This doesn't really fall into a 'prop' category, but some of you might find it interesting anyway...
In the 1999 DVD audio commentary for Ghostbusters, Harold Ramis says, at approximately 24 minutes into the movie:
"We were thinking about what would be the center of the disturbance... different kinds of buildings or places all over the city... I remembered a rooftop in St. Louis which was a replica of a temple, and we started talking about the rooftops of New York. And someone produced a coffee table book called [Ivan Reitman interjects "Gargoyles and"] Rooftops of New York. And we saw all these interesting temples on tops of buildings and strange Gothic structures and they went with that as a design concept. Very interesting, I thought."
Recently, as part of a conversation on the Ghostbusters Archives page on Facebook, I went looking for any book called either 'Rooftops of New York' or 'Gargoyles and Rooftops of New York' and discovered no such exact titles exist.

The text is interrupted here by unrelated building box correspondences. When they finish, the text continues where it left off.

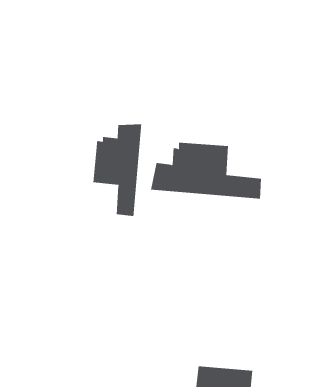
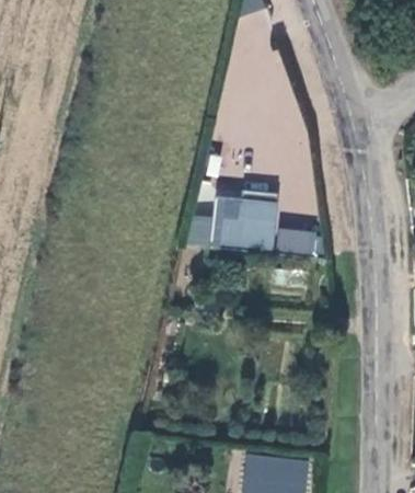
building: [93,124,142,217] -> none

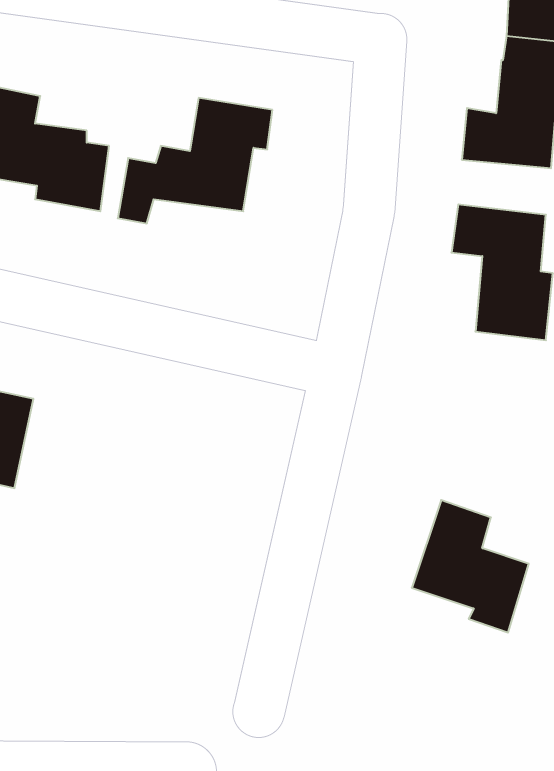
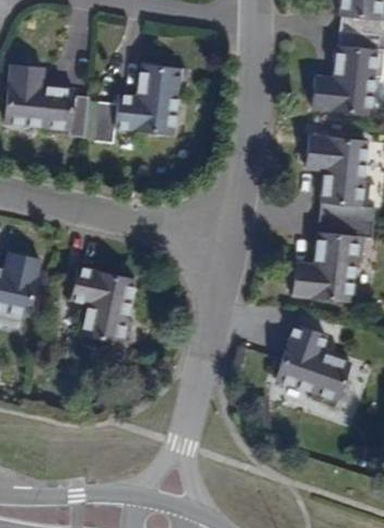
building: none -> [294,215,365,302]
building: none -> [69,266,135,344]

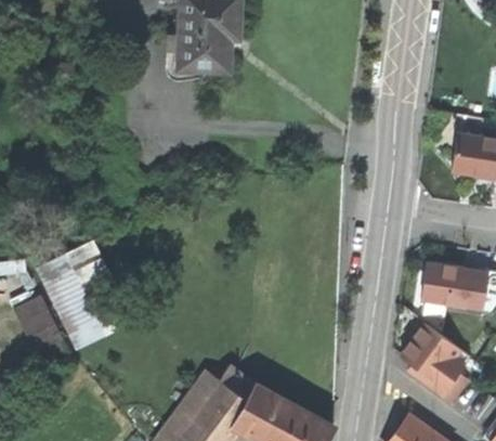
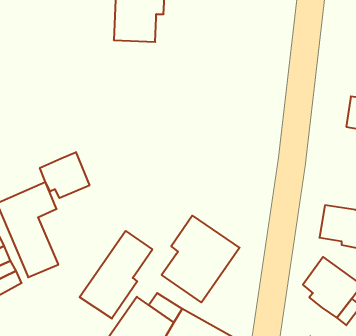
building: none -> [40,152,89,198]
building: none -> [162,216,240,302]
building: none -> [80,231,152,319]

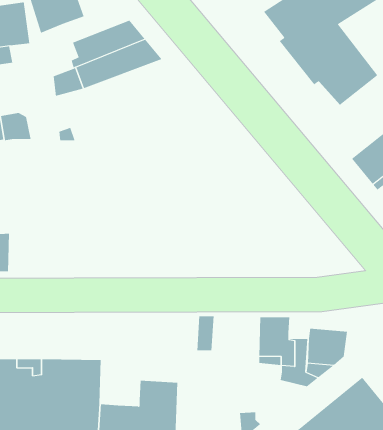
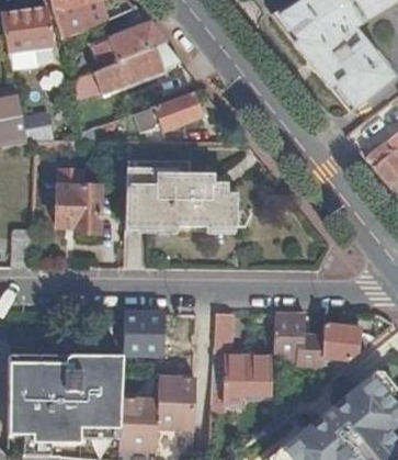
building: none -> [133,91,203,134]
building: none -> [126,162,249,226]
building: none -> [58,167,102,233]
building: none -> [124,310,163,352]
building: none -> [225,354,271,392]

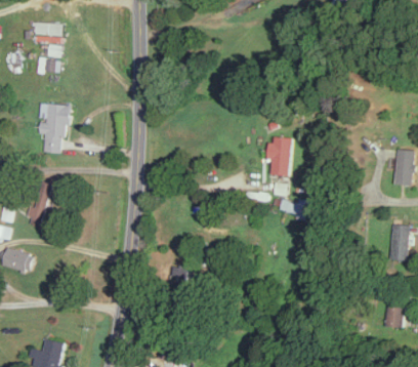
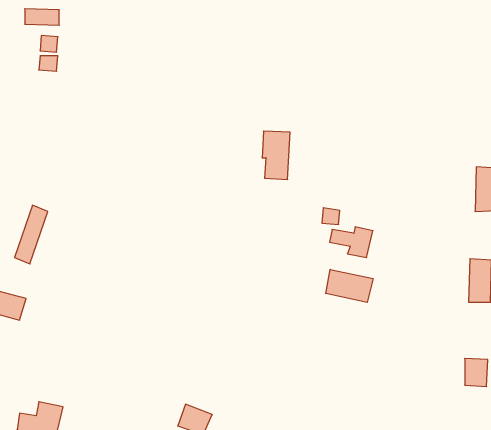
building: [37,103,71,154] -> none
building: [267,137,290,176] -> [262,131,290,180]
building: none -> [326,269,373,302]

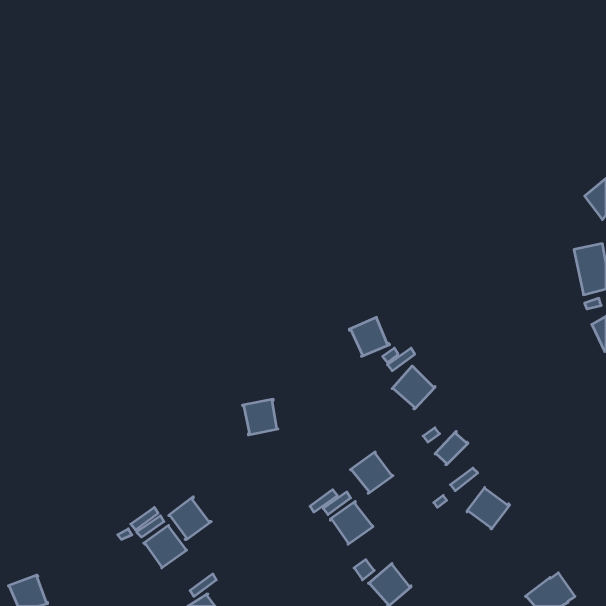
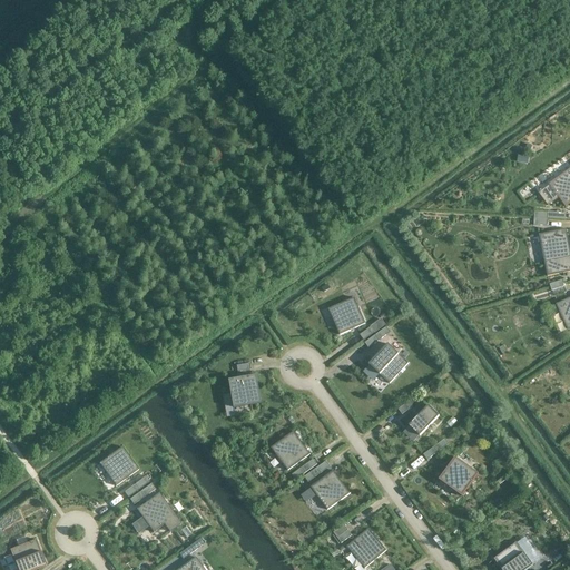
building: [350,452,393,493] -> [269,431,309,470]
building: [169,497,211,539] -> [98,445,138,485]

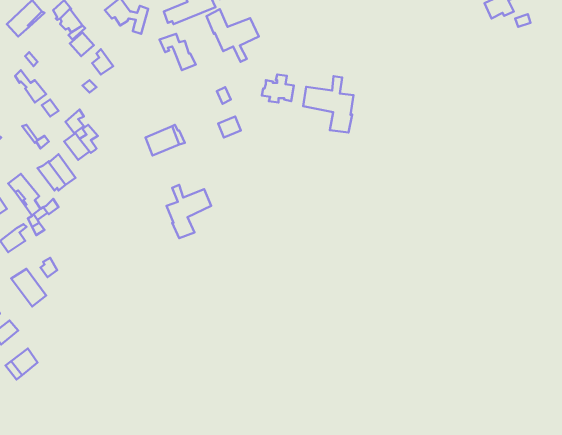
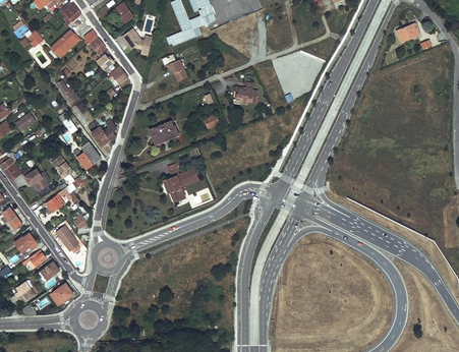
building: [207,9,259,62] -> none
building: [303,76,354,132] -> none

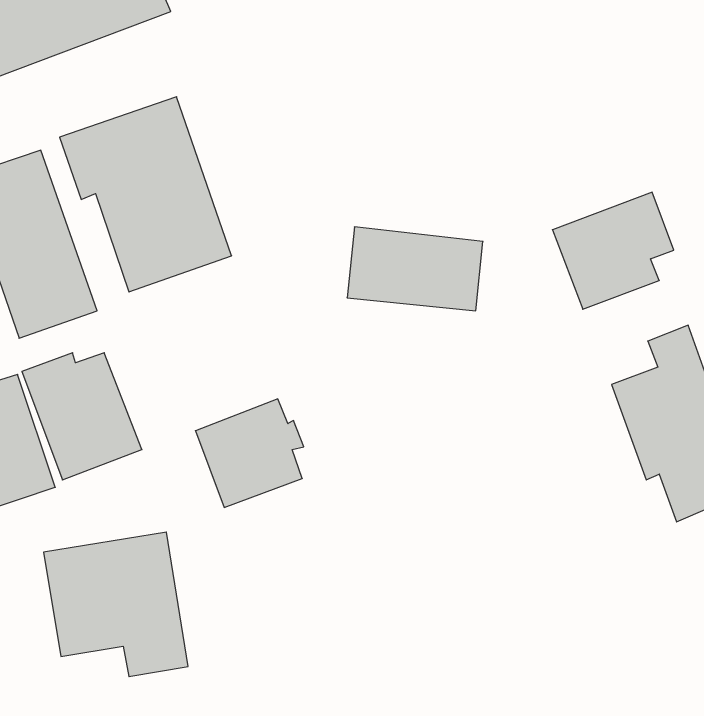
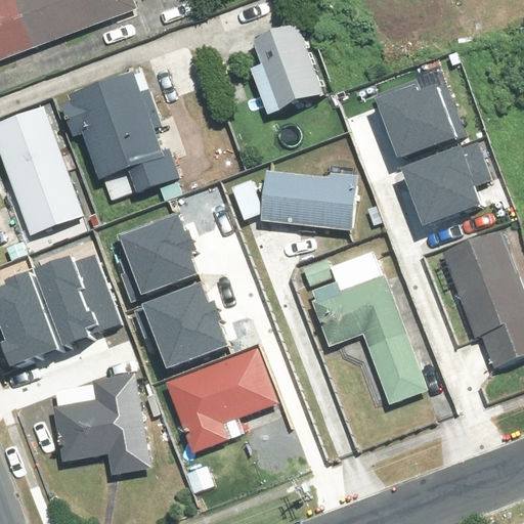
building: none -> [256,19,322,103]
building: none -> [377,75,462,158]
building: none -> [125,213,202,291]
building: none -> [312,275,428,405]
building: none -> [165,348,276,453]

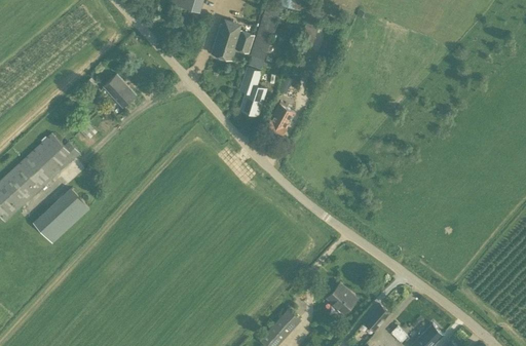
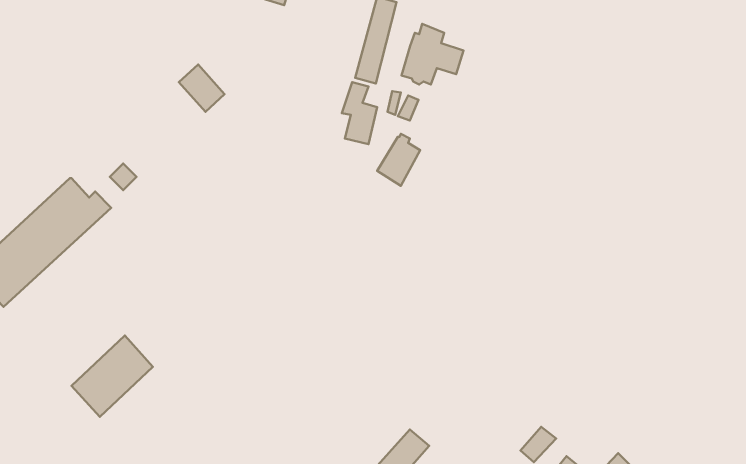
building: [210,18,253,61] -> [401,24,463,84]
building: [103,75,135,108] -> [179,64,225,112]
building: [32,188,88,244] -> [72,336,153,417]
building: [325,281,358,314] -> none

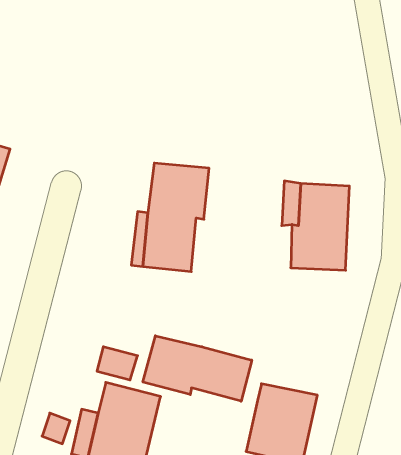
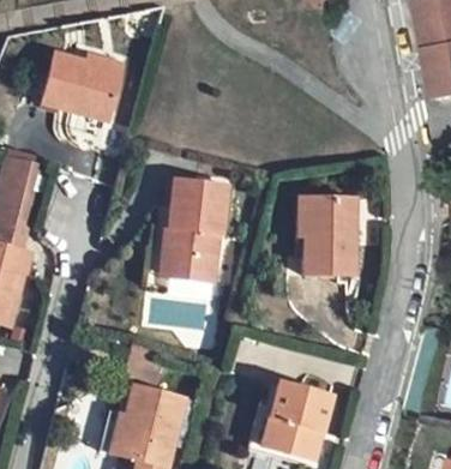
building: none -> [42,48,121,119]
building: [143,336,252,401] -> none

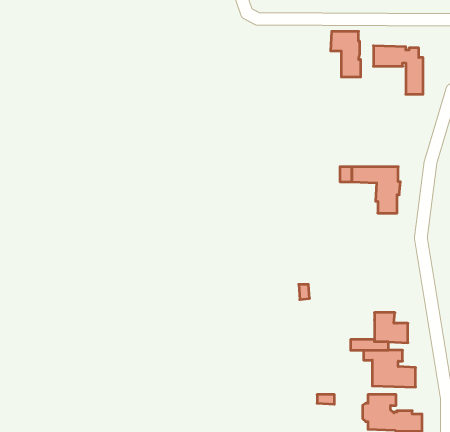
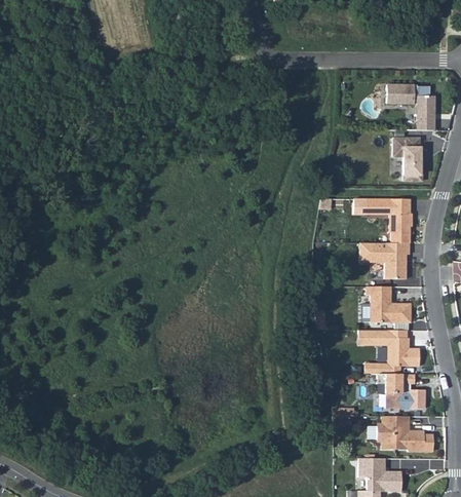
building: [331,31,361,77] -> [393,138,422,181]
building: none -> [360,242,410,279]
building: none -> [367,286,412,322]
building: none -> [358,330,388,345]

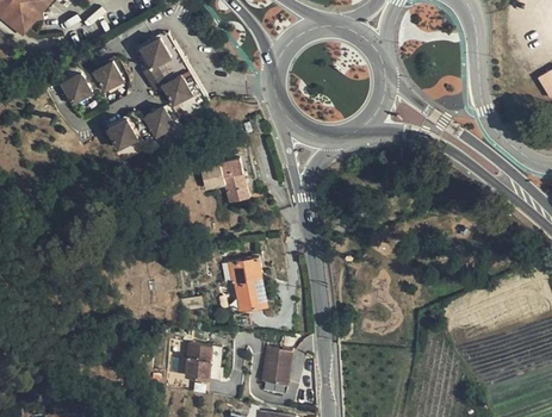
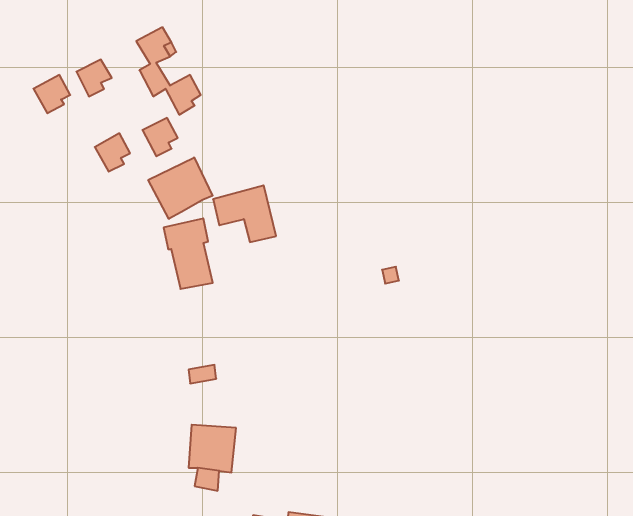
building: none -> [148,157,213,219]
building: [228,256,266,311] -> [164,218,213,289]
building: [261,347,291,385] -> none

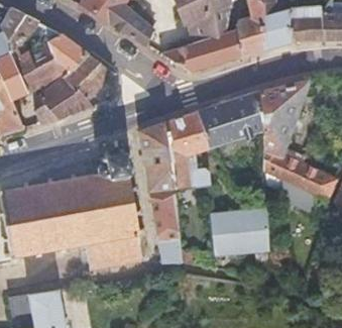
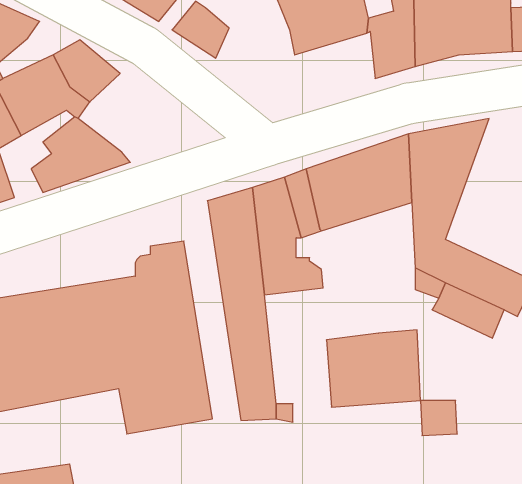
building: [162,28,241,72] -> none
building: [63,53,113,101] -> none

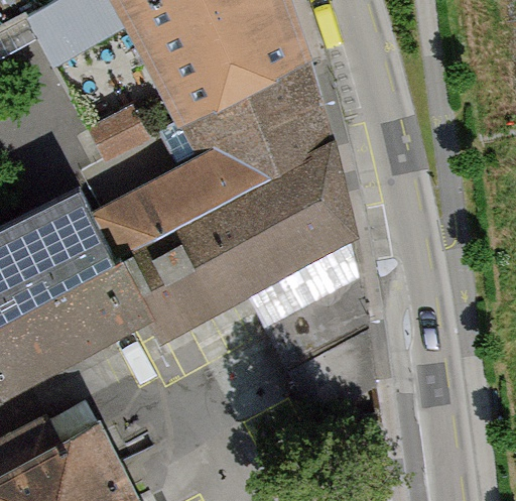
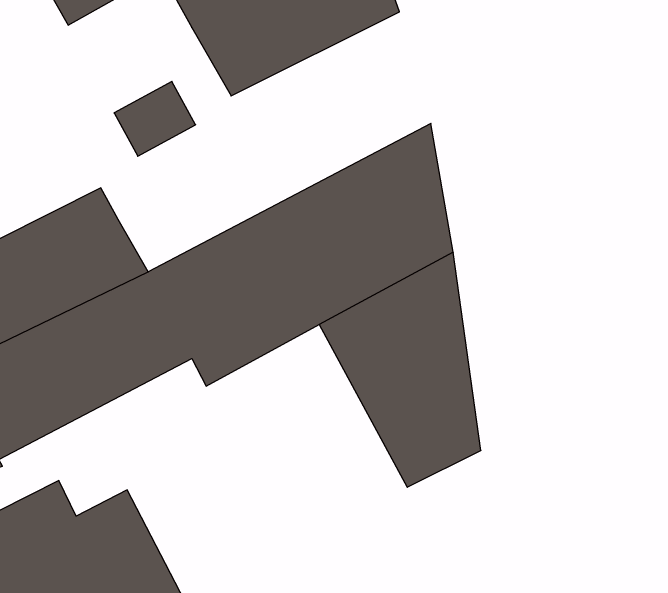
building: [92,51,332,251] -> none

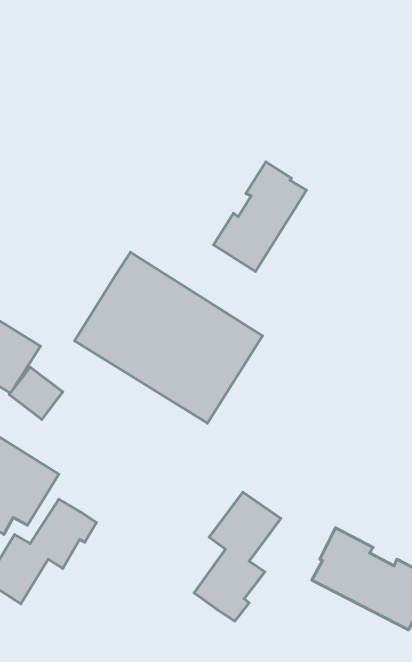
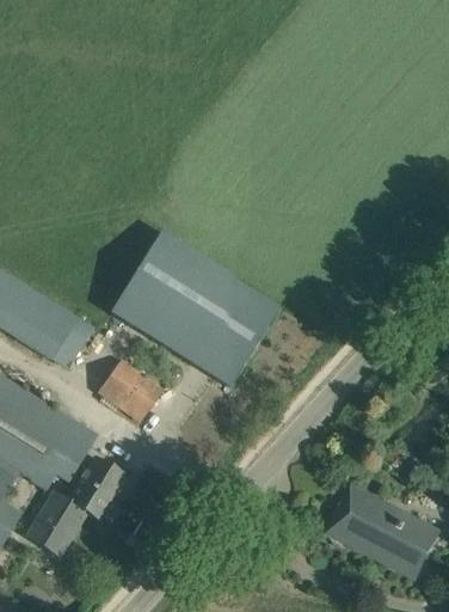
building: [214,162,306,271] -> none
building: none -> [99,360,162,420]
building: [194,492,281,621] -> none

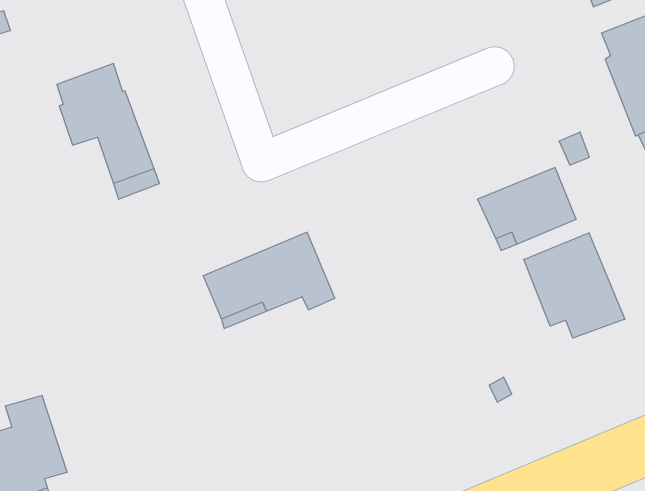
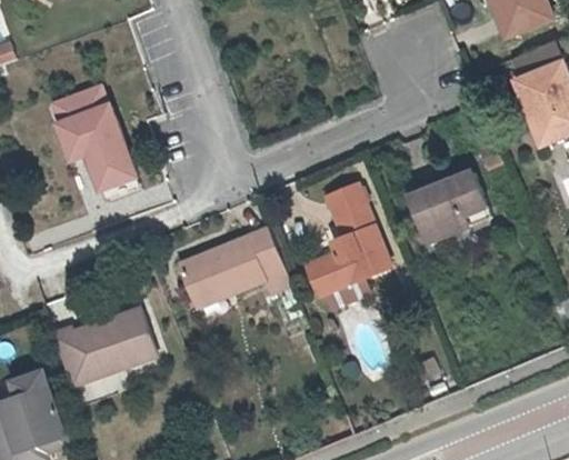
building: none -> [305,186,389,310]
building: [524,233,625,338] -> none
building: none -> [51,298,158,381]

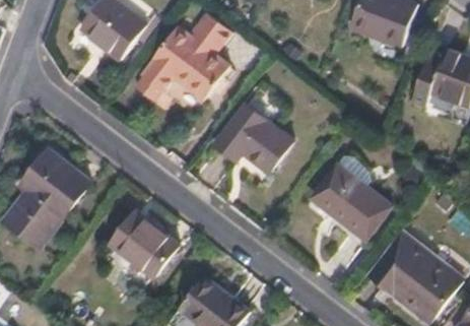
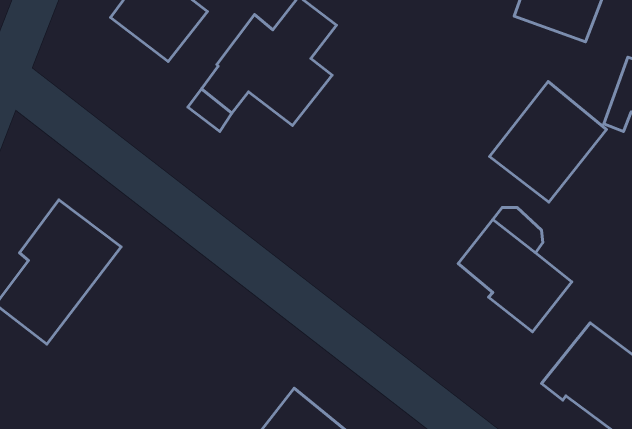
building: none -> [489,82,606,202]
building: [214,104,292,172] -> none
building: [110,209,179,277] -> none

The only close hit I got was a book called:
Top of the City
New York's Hidden Rooftop World
by Laura Rosen
The first listing that I saw was a later edition, and the post-1984 year seemed to indicate it was not the book used in planning the film.
But then I dug a little deeper and saw that the book was originally printed in 1982!
I found one on a website called thriftbooks.com for the low price of $4.26 and thought, "What the heck? I'll order one just for fun."
Within an hour, I got a Message via FB from someone in the know who said "You and your detective skills!" and said they too had tried to figure out which book Ramis meant, and in their case had occasion to ask Harold's daughter, author Violet Ramis Stiel, and she'd told them it was... you guessed it... the same book I'd just ordered.
It arrived yesterday and was very fun to flip through. I spotted several buildings that I'd visited on my NYC trip in 2014, especially those that were shown in the GB films.
Here's the building that they later used as the Museum in GB2.
And especially intriguing was this very random skywriting message which the author happened to include in the book.
Could this have inspired the term "Terror Dog"? Fun to speculate.
I also bought a later book by the same author, it's from 1998 so no connection to Ghostbusters, but what the hey it was also only $4.